=== PROBLEM TO WORK ON ===
The result should be every line in the material below containing the string "ProjectId".

=== RECORDS SHOWN ===

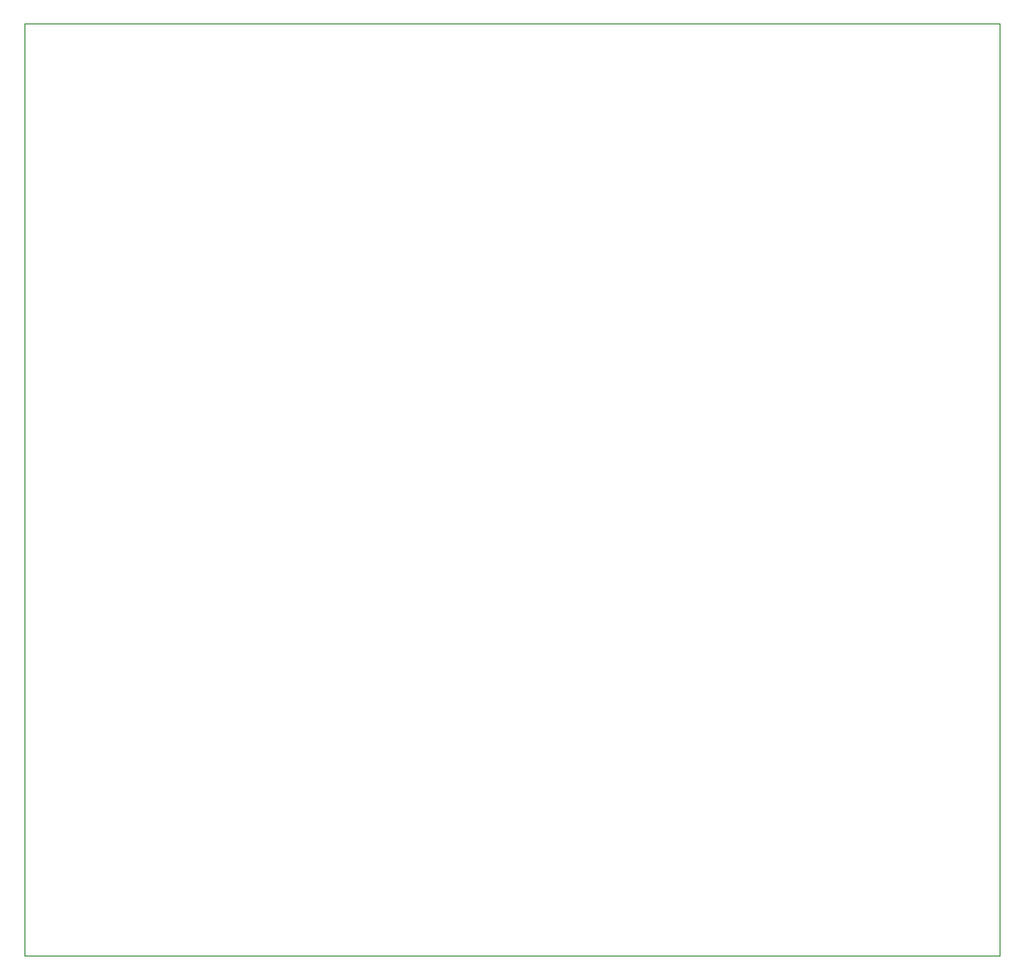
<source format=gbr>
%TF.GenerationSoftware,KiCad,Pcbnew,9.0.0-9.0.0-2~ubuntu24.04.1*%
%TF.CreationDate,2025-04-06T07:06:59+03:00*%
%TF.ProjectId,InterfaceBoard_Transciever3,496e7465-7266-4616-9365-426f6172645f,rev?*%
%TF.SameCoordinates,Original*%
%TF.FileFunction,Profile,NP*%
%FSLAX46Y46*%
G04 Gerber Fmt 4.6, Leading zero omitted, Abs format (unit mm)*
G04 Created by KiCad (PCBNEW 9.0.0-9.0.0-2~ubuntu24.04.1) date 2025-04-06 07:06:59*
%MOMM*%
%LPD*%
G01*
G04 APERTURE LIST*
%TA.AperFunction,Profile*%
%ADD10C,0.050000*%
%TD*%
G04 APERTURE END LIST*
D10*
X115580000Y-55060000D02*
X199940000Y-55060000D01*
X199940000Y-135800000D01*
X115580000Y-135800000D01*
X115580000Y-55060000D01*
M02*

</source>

--

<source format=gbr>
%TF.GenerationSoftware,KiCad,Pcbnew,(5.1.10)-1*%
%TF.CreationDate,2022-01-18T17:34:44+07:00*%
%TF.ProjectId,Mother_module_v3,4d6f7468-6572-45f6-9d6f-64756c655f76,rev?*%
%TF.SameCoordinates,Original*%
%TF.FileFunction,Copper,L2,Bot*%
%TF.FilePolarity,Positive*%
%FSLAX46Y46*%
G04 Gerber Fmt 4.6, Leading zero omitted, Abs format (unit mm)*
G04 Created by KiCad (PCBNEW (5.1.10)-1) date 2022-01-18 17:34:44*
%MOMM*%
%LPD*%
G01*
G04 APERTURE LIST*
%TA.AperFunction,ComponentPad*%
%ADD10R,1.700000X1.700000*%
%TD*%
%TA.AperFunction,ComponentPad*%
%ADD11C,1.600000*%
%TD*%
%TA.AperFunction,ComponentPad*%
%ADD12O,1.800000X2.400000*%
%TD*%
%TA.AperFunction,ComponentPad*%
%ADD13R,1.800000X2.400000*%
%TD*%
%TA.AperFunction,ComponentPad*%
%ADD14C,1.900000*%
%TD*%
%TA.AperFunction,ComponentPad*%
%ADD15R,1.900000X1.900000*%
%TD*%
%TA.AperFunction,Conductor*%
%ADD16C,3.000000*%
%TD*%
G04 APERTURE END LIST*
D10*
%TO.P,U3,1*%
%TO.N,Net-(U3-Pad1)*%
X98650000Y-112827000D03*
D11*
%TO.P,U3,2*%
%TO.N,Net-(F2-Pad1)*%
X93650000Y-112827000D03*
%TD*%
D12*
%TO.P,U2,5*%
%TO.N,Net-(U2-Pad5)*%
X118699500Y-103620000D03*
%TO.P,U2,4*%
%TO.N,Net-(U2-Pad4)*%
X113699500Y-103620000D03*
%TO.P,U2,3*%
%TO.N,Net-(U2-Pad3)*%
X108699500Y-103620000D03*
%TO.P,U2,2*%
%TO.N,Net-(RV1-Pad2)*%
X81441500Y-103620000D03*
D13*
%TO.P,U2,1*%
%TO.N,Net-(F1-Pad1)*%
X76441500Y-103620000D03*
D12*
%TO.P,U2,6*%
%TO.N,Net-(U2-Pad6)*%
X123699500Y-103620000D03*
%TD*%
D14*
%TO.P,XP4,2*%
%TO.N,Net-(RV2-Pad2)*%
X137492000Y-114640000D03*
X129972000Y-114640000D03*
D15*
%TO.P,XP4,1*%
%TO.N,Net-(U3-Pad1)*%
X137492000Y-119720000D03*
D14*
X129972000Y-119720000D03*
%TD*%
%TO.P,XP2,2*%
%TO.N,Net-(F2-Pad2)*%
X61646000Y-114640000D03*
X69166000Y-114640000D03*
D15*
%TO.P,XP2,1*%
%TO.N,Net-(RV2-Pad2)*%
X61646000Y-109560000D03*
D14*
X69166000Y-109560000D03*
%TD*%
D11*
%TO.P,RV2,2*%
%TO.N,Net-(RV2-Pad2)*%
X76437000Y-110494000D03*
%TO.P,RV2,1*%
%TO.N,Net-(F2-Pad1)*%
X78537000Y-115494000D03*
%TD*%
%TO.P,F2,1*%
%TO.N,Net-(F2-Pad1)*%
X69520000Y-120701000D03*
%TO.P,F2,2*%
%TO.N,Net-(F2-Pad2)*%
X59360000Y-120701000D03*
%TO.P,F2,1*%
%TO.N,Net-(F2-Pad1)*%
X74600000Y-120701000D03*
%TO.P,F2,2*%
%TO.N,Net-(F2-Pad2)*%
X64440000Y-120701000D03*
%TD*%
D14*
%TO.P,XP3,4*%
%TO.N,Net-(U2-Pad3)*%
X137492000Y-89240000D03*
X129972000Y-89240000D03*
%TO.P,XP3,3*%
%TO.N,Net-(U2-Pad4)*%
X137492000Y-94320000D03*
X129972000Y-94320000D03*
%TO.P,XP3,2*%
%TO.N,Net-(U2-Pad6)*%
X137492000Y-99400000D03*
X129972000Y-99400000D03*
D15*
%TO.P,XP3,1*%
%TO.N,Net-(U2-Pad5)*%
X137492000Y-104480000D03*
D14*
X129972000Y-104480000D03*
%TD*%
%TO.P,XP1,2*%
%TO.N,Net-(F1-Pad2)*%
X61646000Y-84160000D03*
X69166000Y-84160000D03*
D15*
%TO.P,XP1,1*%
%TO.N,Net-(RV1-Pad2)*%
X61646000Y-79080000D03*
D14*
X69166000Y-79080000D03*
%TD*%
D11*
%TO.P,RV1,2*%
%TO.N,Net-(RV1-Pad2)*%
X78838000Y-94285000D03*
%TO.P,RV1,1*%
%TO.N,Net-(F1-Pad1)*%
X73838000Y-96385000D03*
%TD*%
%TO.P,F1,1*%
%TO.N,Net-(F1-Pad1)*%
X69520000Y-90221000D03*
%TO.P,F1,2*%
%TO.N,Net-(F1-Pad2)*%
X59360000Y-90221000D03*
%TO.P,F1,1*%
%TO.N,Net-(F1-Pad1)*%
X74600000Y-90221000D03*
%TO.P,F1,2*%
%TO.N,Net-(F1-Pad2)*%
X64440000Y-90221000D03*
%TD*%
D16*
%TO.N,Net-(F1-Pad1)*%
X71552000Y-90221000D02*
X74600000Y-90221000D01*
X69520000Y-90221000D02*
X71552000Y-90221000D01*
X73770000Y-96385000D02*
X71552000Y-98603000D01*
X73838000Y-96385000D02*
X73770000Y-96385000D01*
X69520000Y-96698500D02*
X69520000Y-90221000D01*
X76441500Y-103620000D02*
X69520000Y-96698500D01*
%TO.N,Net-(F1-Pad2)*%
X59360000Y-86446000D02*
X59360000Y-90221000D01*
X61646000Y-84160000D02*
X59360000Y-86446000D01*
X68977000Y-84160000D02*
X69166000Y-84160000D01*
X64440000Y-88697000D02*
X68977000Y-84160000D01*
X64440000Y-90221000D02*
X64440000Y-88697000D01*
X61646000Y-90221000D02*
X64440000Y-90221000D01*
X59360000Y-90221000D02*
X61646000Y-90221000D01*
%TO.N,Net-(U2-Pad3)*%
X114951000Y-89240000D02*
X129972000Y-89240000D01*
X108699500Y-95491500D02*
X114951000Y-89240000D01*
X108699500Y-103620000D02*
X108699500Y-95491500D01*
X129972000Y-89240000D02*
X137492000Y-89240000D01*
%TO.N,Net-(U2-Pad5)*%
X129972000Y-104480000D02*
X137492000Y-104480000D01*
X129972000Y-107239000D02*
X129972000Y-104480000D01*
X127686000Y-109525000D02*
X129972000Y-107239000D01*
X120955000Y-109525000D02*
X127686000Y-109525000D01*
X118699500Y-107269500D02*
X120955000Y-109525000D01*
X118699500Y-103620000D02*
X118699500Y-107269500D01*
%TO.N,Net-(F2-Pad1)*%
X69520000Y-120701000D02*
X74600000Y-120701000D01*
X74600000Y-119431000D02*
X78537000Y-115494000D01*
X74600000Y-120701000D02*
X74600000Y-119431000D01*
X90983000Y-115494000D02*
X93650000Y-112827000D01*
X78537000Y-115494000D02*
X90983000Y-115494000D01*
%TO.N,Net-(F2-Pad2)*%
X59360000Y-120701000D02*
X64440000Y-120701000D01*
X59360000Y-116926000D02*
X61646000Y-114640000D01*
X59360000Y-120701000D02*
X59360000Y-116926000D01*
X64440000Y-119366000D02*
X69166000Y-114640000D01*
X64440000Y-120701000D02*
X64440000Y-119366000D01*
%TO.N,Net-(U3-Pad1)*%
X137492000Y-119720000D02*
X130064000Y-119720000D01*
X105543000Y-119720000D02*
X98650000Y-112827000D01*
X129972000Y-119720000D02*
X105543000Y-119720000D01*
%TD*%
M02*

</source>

* * *

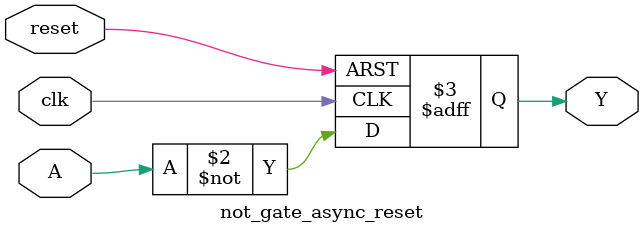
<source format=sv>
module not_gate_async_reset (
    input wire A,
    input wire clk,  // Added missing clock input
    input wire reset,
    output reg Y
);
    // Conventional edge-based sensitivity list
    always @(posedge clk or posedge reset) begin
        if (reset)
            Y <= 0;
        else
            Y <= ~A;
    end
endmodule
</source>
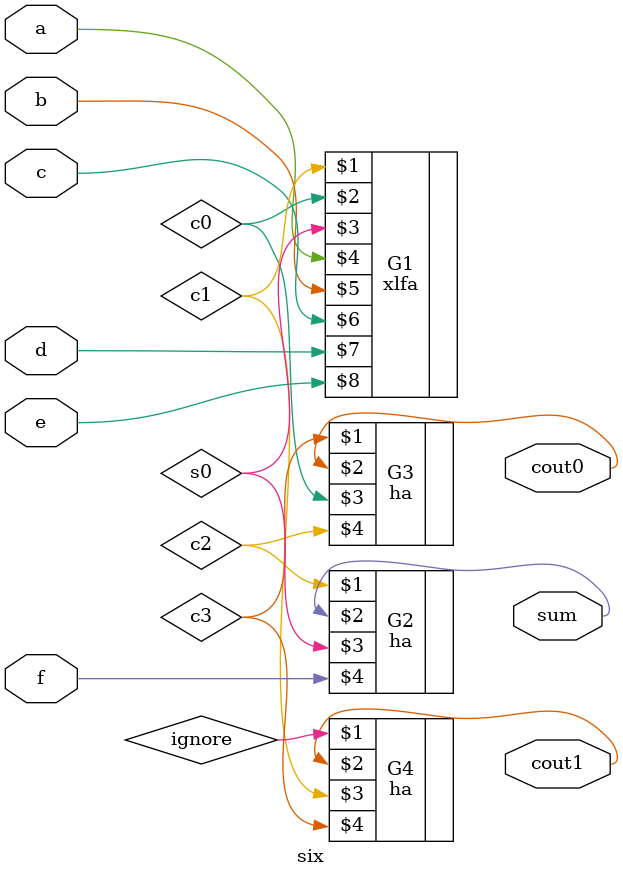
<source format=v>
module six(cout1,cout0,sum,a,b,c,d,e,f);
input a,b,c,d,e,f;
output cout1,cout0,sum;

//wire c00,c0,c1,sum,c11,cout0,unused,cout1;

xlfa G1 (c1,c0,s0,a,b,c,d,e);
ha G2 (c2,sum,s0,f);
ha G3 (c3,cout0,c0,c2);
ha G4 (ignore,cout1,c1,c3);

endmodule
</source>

=== COMPLETED TASK ===
%TF.ProjectId,InterfaceBoard_Transciever3,496e7465-7266-4616-9365-426f6172645f,rev?*%
%TF.ProjectId,Mother_module_v3,4d6f7468-6572-45f6-9d6f-64756c655f76,rev?*%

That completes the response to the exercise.